On your point 3. Yes, the Easter Rising in the way it played out with barely 1,000 Volunteers of the IRA taking part in the first day, but if the original plan with 16,000 Volunteers taking part & if the extra 20,000 weapons from Casmeant arrived there would have been a good chance of catching the British Army in a pinzer movment with Volunteer regiments & battalions moving from Cork, Limerick Kerry, Wexford, Galway, & companies & units from Tyrone, Armagh, Belfast & Donegal etc... would have stretched the several thousand or so British troops in Ireland on Easter Monday.
And certainly number 4, the Provisional IRA Volunteers & probably the Old IRA Vols there was no material gain what so ever, it destroyed Vols lives, they didn't get paid, (I think some regular Vols in the Old IRA were given money to live on), but the Provisionals got nothing, had to live house to house and rely on the kindness of people they didn't know very well, to fed them, to clothe them & give them a place to sleep.
Why I don't agree with is how long the Provisional's war went on for, mainly thanks to them there they achieved one of their main objectives, the end of the old, rotten Stormont in March 1972, that was huge. They should have taken Sunningdale as it offered more than the GFA in 1998.
I believe the the re-organization of the IRA in 1978 by Gerry & Martrin was either a military blunder or a calculated plan to further their own political careers.
The Adams leadership points to the Warrenpoint & Dunnganon ambushes in 1979 & the Bessbrook ambush in 1981 as a sign of their plan working, except South Armagh & East Tyrone Brigades (who carried out them ambushes &later ones during the decade) never went under this transformation, S. Armagh still & E. Tyrone still brough 10 - 12 Volunteers with them on operations while the Belfast, Derry & other urban areas brought 2-5.
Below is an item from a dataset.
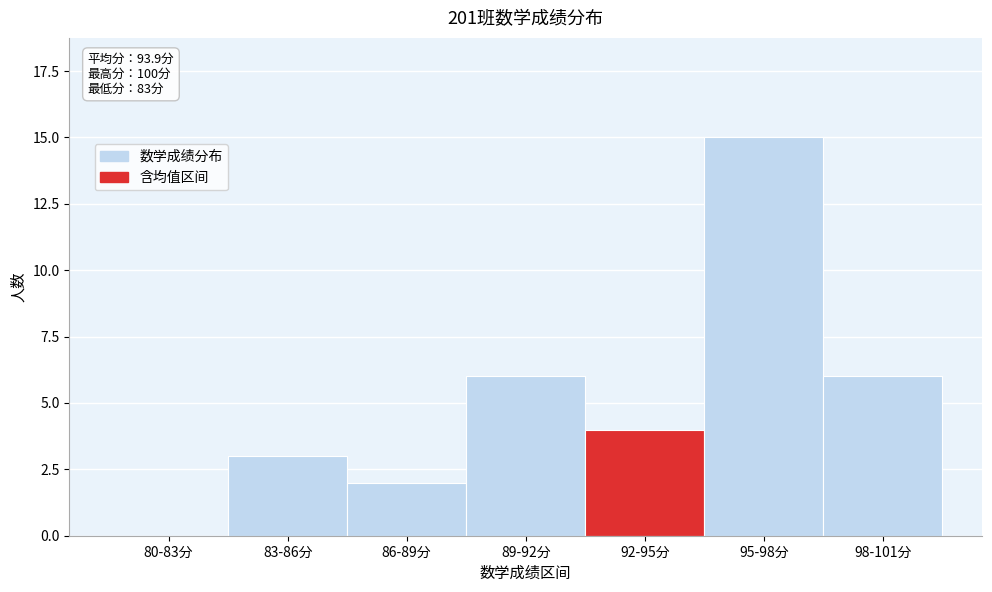

Reading left to right, list all the values displayed in this chart.

80-83分=0	83-86分=3	86-89分=2	89-92分=6	92-95分=4	95-98分=15	98-101分=6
I'm a Republican, not a Sinn Fein or a Dissident, I agree/agreed (agreed as in people who are now dead) with the likes of Paddy Rice, Brendan Hughes, Anto McIntyre, Gerard Hodgkins, Tommy McKearney, people like that, and people of the left like Eamon McCann, Seamus Costello & Bernadette Devlin.
And just on the moral difference between the Old IRA & PIRA, the PIRA made I think it was 11 or 12 people vanish, the OLD IRA made dozens more disappear. At least the PIRA had the balls to take on the British Army in gun battles, killing about 750 of them as well as 320 of the most well armed police force in western Europe, with Sten,Sterling SMGs, Bren LMGs, etc... the Old IRA killed mainly RIC & USC men that they probably knew about just over 750 of them and about 260 British soldiers.
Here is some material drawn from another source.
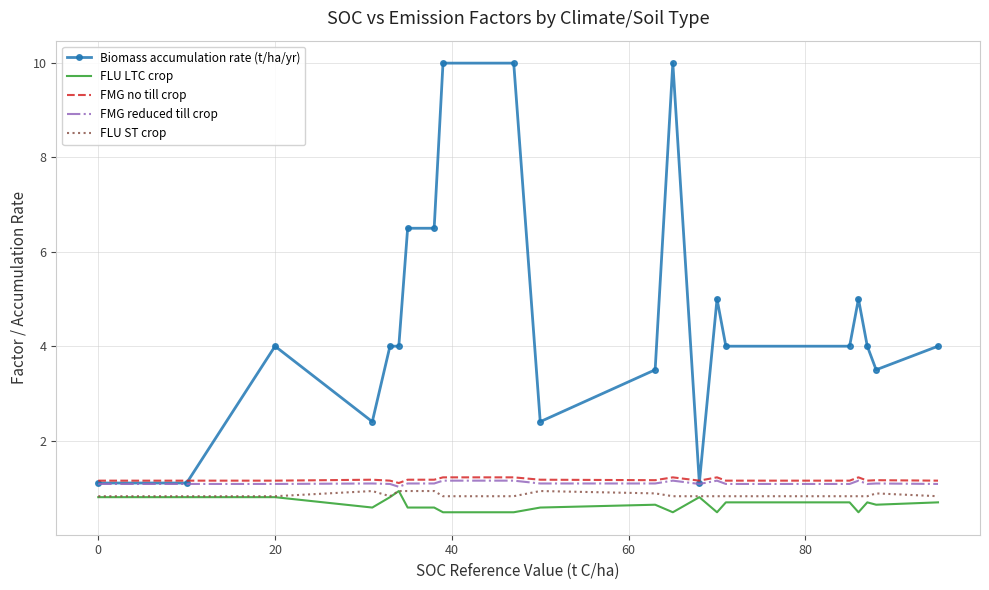

Which series ends up on top after the final intersection of Biomass accumulation rate (t/ha/yr) and FMG no till crop?

Biomass accumulation rate (t/ha/yr)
Now I have great respect for people like Mellows, Lynch, Barry, Traynor, and even tho he was Free Stater Sean Mac Eoin for his great defence of the village of Ballinalee, in which up to 20 British forces were killed, it was probably the greatest military move by the IRA in the war after Crossbarry, as well as his leadership for the Clonfin ambush.
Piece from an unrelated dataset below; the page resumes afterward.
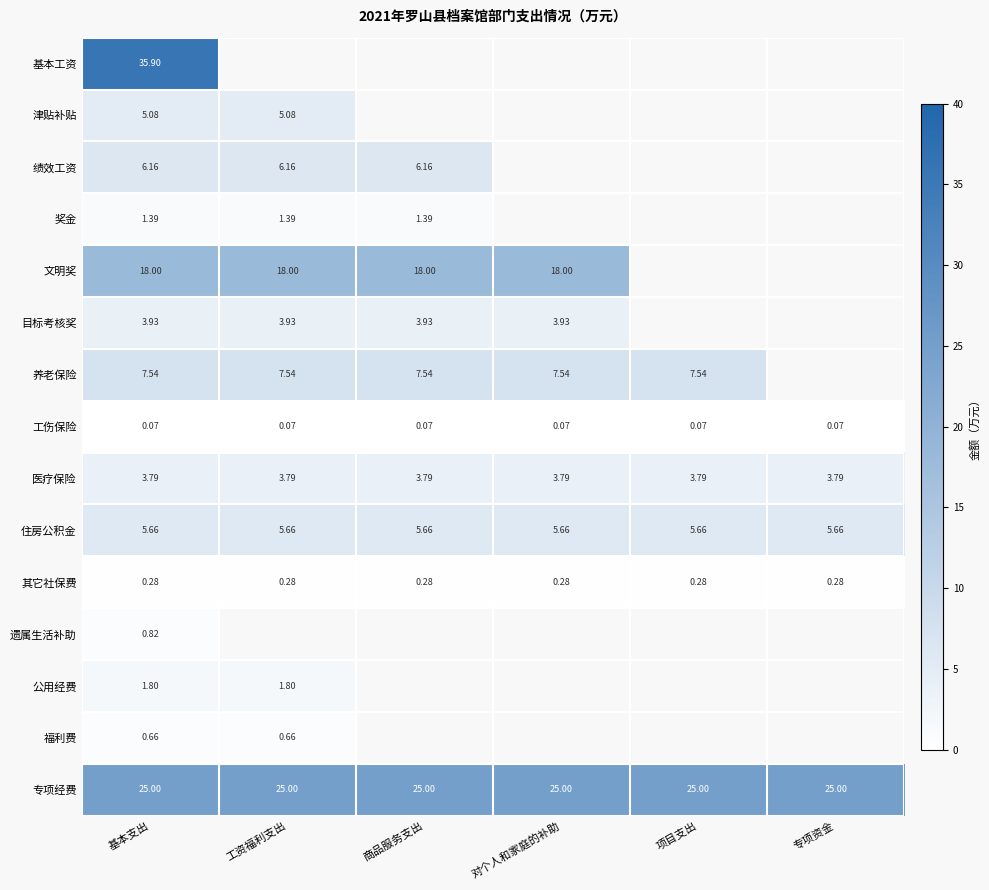

Rank the series at 基本支出 from lowest to highest value.

工伤保险, 其它社保费, 福利费, 遗属生活补助, 奖金, 公用经费, 医疗保险, 目标考核奖, 津贴补贴, 住房公积金, 绩效工资, 养老保险, 文明奖, 专项经费, 基本工资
Just like in the Provisional IRA I respect people like Brendan Hughes & for his leadership during the Falls Curfew, Battle of Lenadoon & his Battalions attack on the British undercover unit the Military Reaction Force. Also people like Paddy Kelly, Jim Lynagh & Padraig Mckearney for their attacks on the Ballygawlley, Castlederg, Carrickmore, Tynan & The Birches RUC stations.